One of McMillan's most arresting examples concerns AIDS and the pharmaceutical industry. Why shouldn't anti-AIDS medications be dispensed free to third world sufferers too impoverished to pay for them? Moralizers won't like that McMillan performs a cost-benefit analysis while people are dying, but his point is that there are costs no matter which course of action is chosen. Drug companies depend on profits to perform the research that leads to new medication, McMillan observes. No profits, no research, no new drugs. In this case, he concludes, abrogating the companies' patent rights would save lives without greatly affecting profits, since there is such a small market for AIDS drugs in the third world. But, he goes on, there is a grim side to this story. ''Letting the poor nations free-ride is of potential benefit only with diseases that strike the affluent countries and have the U.S. and European markets as an inducement to innovation. With tropical diseases, no patents would mean no research.'' And even with patent protections, unless economists can come up with ways to change the market dynamics of the pharmaceutical industry, the drug companies will spend more on fighting baldness than they do on fighting malaria.

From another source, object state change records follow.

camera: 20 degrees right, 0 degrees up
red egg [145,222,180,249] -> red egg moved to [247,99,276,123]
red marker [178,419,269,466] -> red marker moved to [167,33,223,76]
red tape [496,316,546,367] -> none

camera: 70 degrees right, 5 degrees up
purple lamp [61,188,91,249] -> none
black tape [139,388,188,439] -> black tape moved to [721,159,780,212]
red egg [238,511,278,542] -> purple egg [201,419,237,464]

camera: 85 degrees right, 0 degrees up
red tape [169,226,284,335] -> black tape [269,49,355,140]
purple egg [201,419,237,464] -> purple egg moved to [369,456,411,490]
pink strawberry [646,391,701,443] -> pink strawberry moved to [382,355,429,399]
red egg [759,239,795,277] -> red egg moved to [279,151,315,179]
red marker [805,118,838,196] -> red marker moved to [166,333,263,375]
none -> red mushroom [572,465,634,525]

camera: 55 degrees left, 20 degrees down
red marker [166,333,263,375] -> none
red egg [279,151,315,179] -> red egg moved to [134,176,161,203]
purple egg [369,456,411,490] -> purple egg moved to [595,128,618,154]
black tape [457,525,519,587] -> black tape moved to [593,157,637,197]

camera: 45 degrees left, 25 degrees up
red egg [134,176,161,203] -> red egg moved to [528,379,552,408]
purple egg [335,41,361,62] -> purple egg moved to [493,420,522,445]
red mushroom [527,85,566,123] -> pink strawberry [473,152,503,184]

As this example shows, markets can function properly and still produce undesirable results. ''The challenge of market design,'' McMillan states, ''is to devise mechanisms, or to allow mechanisms to evolve, that channel the pursuit of profits in a socially productive direction.'' Ultimately, this is a book about tinkering, a technocrat's plea to all of us to recognize that the big ideas are usually wrong, that the truth is not so much in the details as in the adjustments to the details. For a technocrat, McMillan is a surprisingly accessible writer; he deserves a wider readership than he will probably find (though when it comes to his own specialty of constructing public auctions, he can sound like the dinner guest who goes on talking long after you have stopped listening). Still, McMillan's world is not quite the real world. If he had his way, many of the country's most contentious domestic issues and many of the globe's most pressing economic problems would be handled by locking a bunch of economists in a room and letting them hack away at market designs. He may be right. And he may well get the hearing he deserves at institutions like the World Bank and the International Monetary Fund. But pragmatism and rationality have never gotten the crowds out of their seats, cheering. In the marketplace that we call the democratic arena, it will surely be the great simplifiers who continue to set the terms of the debate.